Figure 4.

The Meis2 and Meis3 genes are downstream targets of HOXA1. UCSC Genome Browser shots of Meis2 (A) and Meis3 (B) show HOXA1-bound regions along with occupancy of PBX and MEIS, activator protein EP300, and open chromatin. For Meis3, occupancy of TGIF is also shown. ChIP-nexus data reveal the presence of multiple binding motifs for HOXA1 and TALE cofactors in the protected regions as noted at the bottom. The shaded area indicates bound regions. Panels to the right are transgenic zebrafish reporter images demonstrating the regulatory potential of the binding regions ±250 bp.
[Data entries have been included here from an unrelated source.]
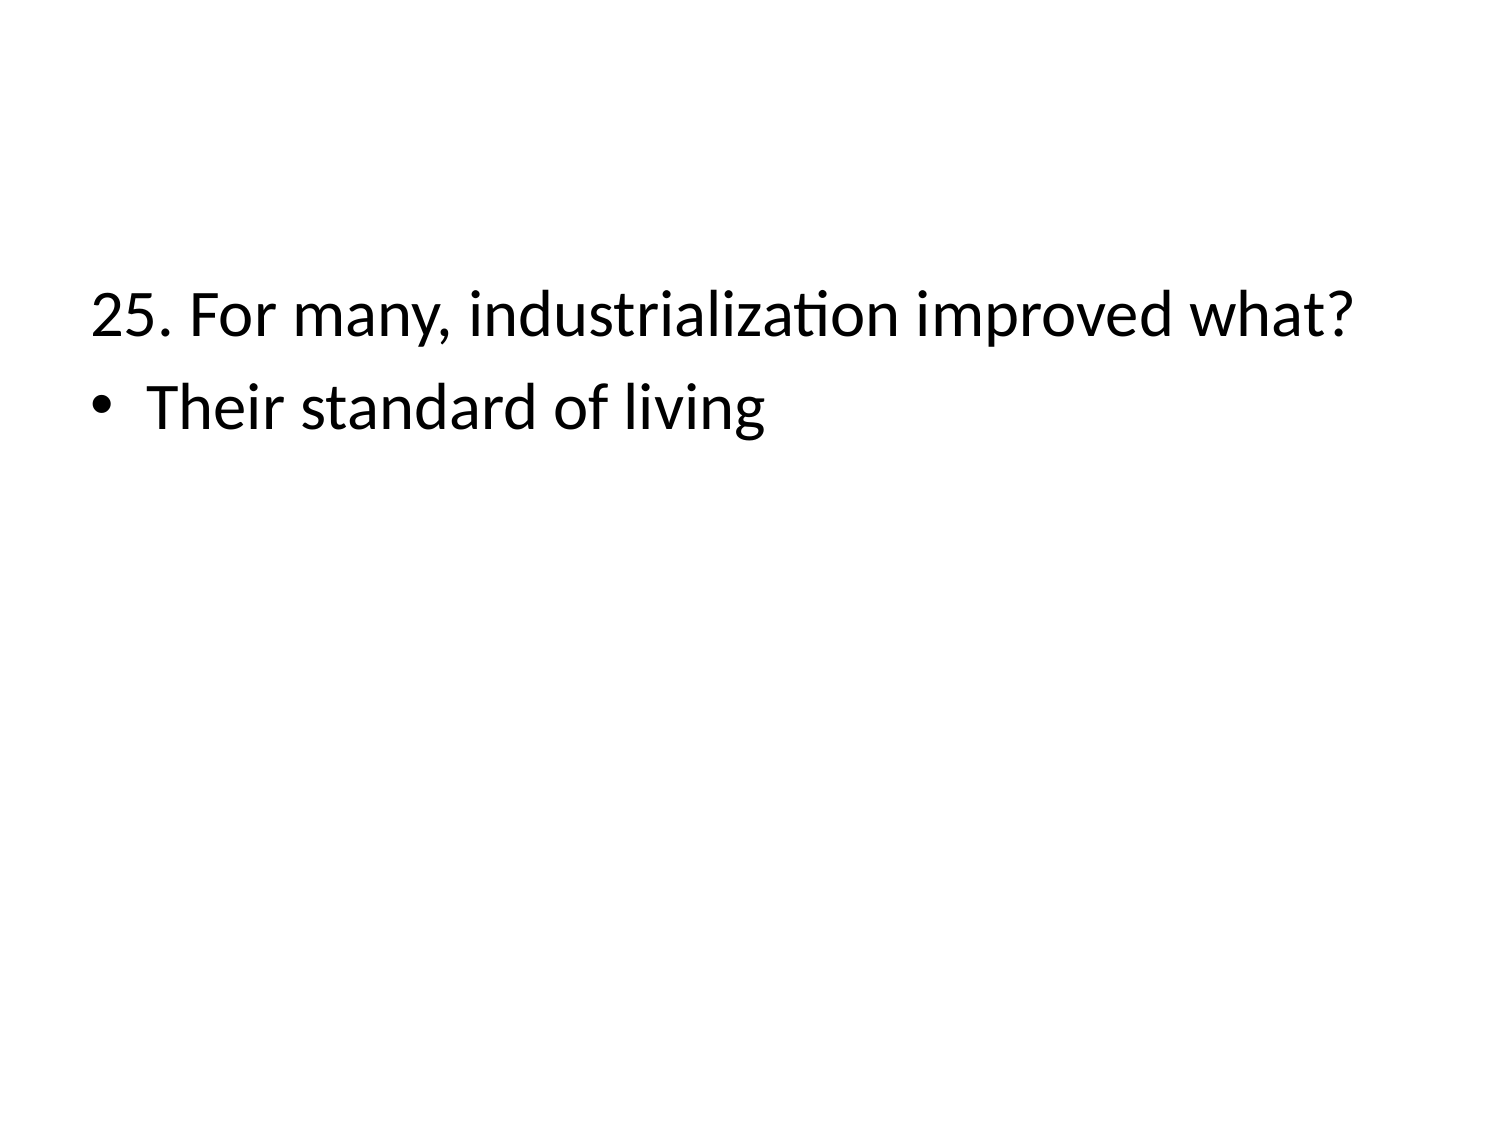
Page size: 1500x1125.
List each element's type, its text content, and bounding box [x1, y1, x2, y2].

list 25. For many, industrialization improved what? Their standard of living [75, 262, 1425, 1005]
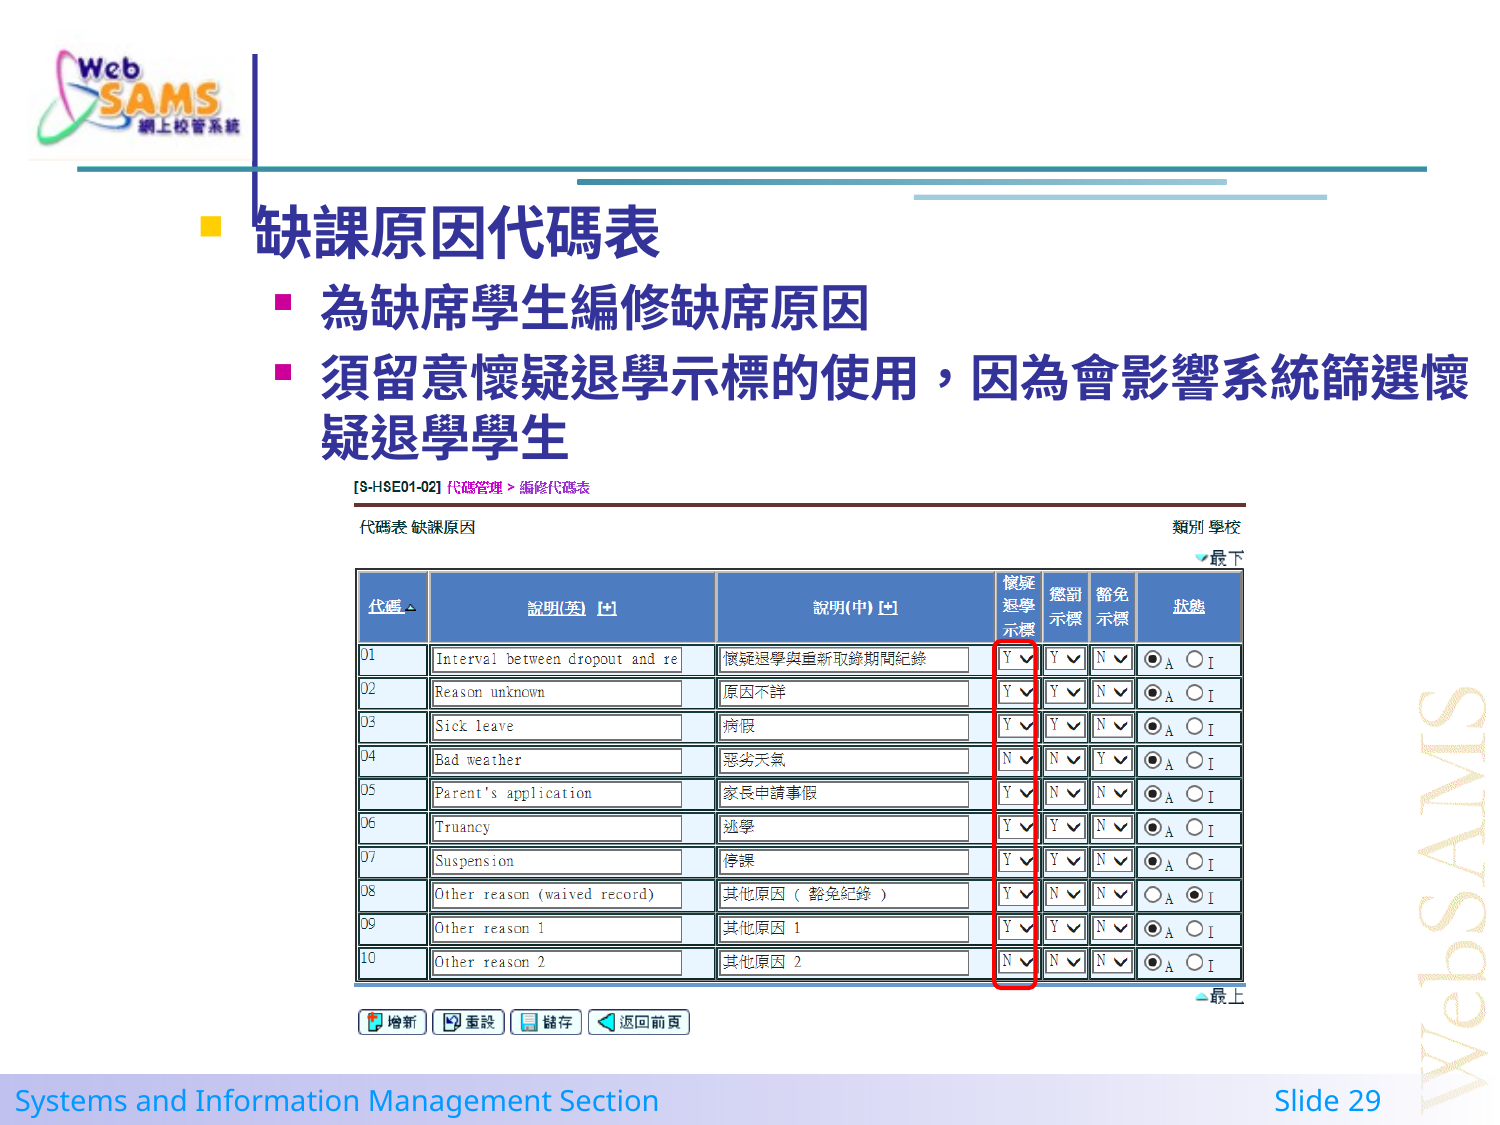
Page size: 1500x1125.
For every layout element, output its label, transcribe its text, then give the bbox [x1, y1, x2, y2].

list 缺課原因代碼表 為缺席學生編修缺席原因 須留意懷疑退學示標的使用，因為會影響系統篩選懷疑退學學生 [183, 188, 1500, 967]
picture [27, 29, 253, 161]
picture [1393, 967, 1500, 1074]
picture [348, 473, 1250, 1041]
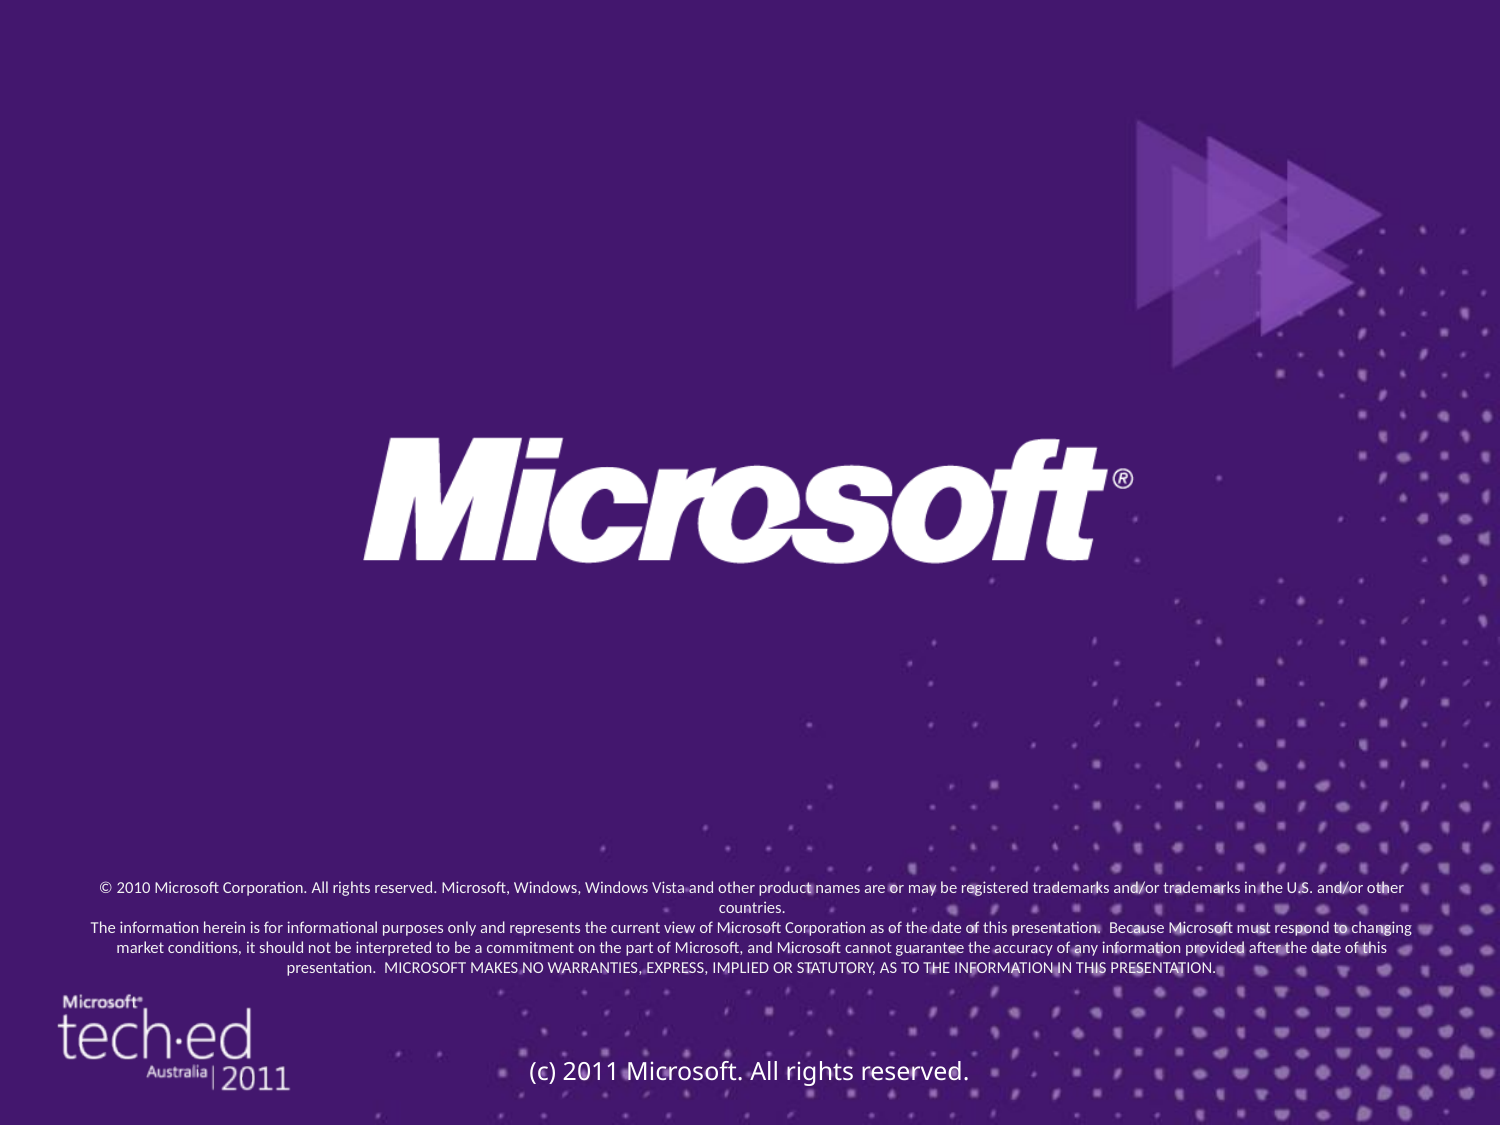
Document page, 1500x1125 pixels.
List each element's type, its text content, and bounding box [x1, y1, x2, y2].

For both Meis2 and Meis3, transgenic embryos show restricted reporter expression in the hindbrain and a response to ectopic expression of Hoxa1, as indicated by the loss of RFP (red)-specific expression in R3 and expansion of GFP (green) expression. In both cases, deletion of the HOX-PBX sites abolishes or reduces GFP reporter activity and reduces response to ectopic Hoxa1 mRNA. For Meis3 (B), mutation of the two TGIF motifs in the enhancer result in low expression of reporter and weak anterior expansion upon coinjection with Hoxa1 mRNA. HOX-PBX bipartite motifs and TGIF motifs in each of the enhancers are shown at the bottom. All embryos are shown in dorsal views. (F₀) Founder embryos, (F₁) stable lines carrying the reporter.